### Material provided

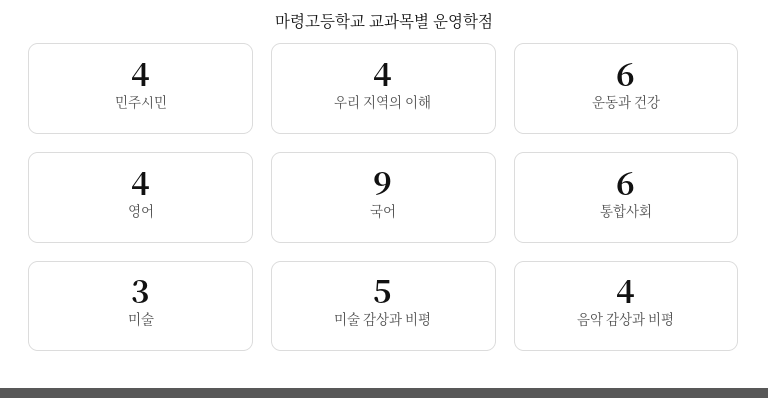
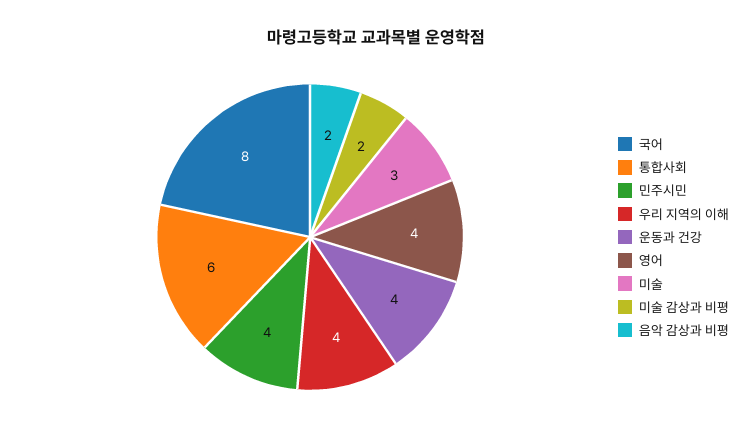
운동과 건강: 6 -> 4
국어: 9 -> 8
미술 감상과 비평: 5 -> 2
음악 감상과 비평: 4 -> 2

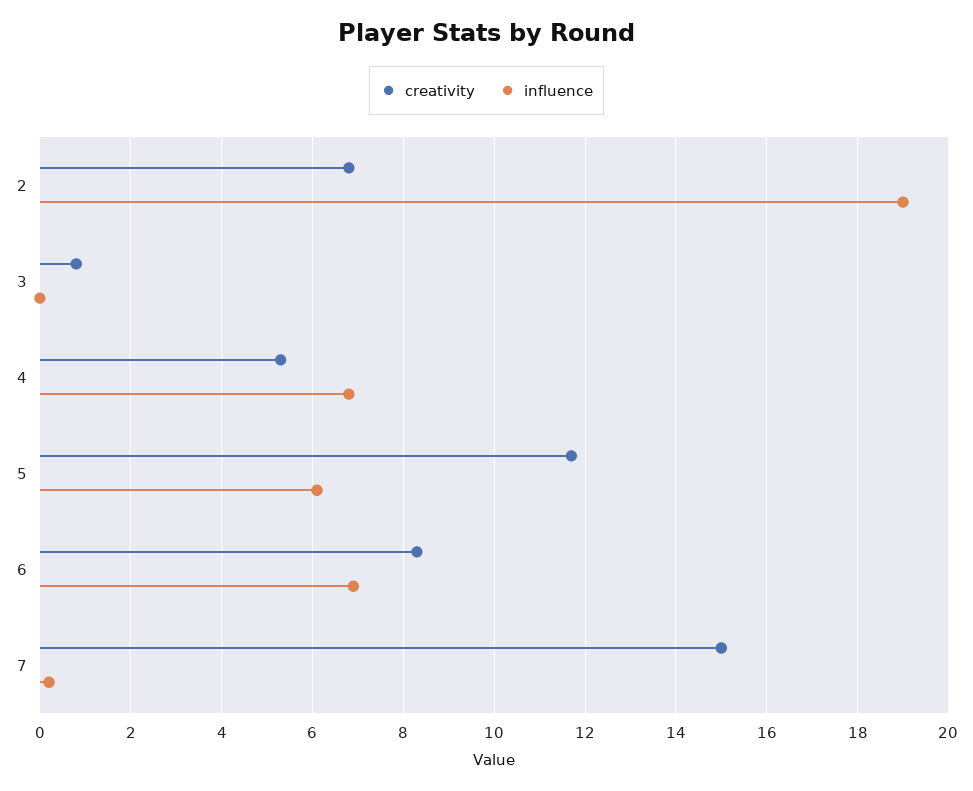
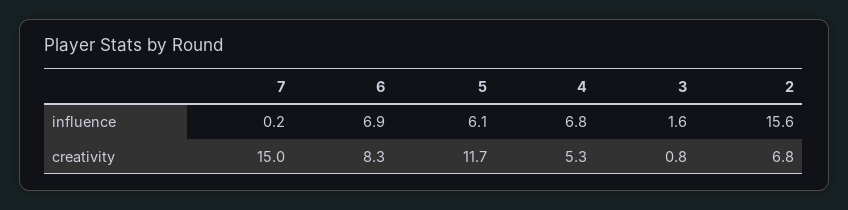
influence, 2: 19 -> 15.6
influence, 3: 0 -> 1.6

######

Task prompt → The answer is to be the lines from the line that contains "미술 감상과 비평: 5 -> 2" through the last line of the material, retyped exactly, both included, with pictures left out, please.

Written solution →
미술 감상과 비평: 5 -> 2
음악 감상과 비평: 4 -> 2

influence, 2: 19 -> 15.6
influence, 3: 0 -> 1.6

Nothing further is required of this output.